- Royal coat of arms of the United Kingdom

Justice of the High Court
- Incumbent
- Assumed office 30 September 2024
- Appointed by: Charles III

Personal details
- Born: Sonia Ruth Harris 12 September 1974 (age 52) Coventry, UK
- Alma mater: University of Oxford University of British Columbia

= Sonia Harris =

British High Court judge (born 1974)

Dame Sonia Ruth Harris (born 12 September 1974) is a British High Court judge.

==Education==
Harris attended Coventry Blue Coat Church of England School. In 1993, she received a BA degree in jurisprudence from Christ Church, Oxford, graduating with first-class honours.

In 2009, she earned an LLM degree at the Peter A. Allard School of Law of the University of British Columbia. Harris had visiting appointments at University of Victoria, Canada, and University of New South Wales, Australia, supported by a British Academy research grant.

==Career==
===Academic===
Harris was called to the bar (Lincoln's Inn) in 1998. From 1999 to 2006, she was a senior lecturer at Durham University. From 2006 to 2014, she was reader and then professor of family law and policy at Birmingham School of Law. Between 2012 and 2014, she was head of the University of Birmingham's Centre for Employability, Professional Legal Education and Research (CEPLER). While at Birmingham, she was an honorary door tenant at St Philips Chambers. In 2008, she became director of the Birmingham Law School LLM programme. Between January and April 2010, she was a visiting scholar at Stockholm University. In 2012, she was appointed special adviser to the House of Lords' Select Committee on Adoption. She is an honorary professor at the University of Birmingham.

[RECORD EXCERPTS]:
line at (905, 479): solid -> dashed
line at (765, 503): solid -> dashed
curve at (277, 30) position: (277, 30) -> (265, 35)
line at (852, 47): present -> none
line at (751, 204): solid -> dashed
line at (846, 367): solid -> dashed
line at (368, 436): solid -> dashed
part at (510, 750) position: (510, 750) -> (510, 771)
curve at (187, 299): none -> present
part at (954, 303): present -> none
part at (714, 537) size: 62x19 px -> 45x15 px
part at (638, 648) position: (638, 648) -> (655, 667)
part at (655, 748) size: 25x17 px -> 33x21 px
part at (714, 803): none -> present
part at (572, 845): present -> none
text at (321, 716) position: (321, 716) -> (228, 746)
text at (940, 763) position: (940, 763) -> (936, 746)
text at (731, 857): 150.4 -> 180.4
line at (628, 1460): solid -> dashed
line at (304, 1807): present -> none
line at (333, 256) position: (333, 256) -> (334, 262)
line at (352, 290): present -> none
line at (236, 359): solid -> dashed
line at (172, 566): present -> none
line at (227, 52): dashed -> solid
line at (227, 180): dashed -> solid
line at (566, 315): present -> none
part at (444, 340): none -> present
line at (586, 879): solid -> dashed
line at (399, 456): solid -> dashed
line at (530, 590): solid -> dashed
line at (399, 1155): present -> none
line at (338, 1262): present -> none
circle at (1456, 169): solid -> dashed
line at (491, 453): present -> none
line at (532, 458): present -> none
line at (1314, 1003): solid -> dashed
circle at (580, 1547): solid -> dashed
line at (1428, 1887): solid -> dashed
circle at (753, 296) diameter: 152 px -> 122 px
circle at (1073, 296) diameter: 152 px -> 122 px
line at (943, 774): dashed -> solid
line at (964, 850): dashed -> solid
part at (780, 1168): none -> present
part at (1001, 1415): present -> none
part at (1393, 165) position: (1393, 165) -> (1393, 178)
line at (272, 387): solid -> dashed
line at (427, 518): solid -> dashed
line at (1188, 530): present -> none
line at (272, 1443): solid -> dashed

[WHAT NEEDS TO BE DONE]:
List every university named in the Education section of the Sonia Harris biography.

[PROBLEM SOLUTION]:
- University of Oxford (Christ Church)
- University of British Columbia
- University of Victoria
- University of New South Wales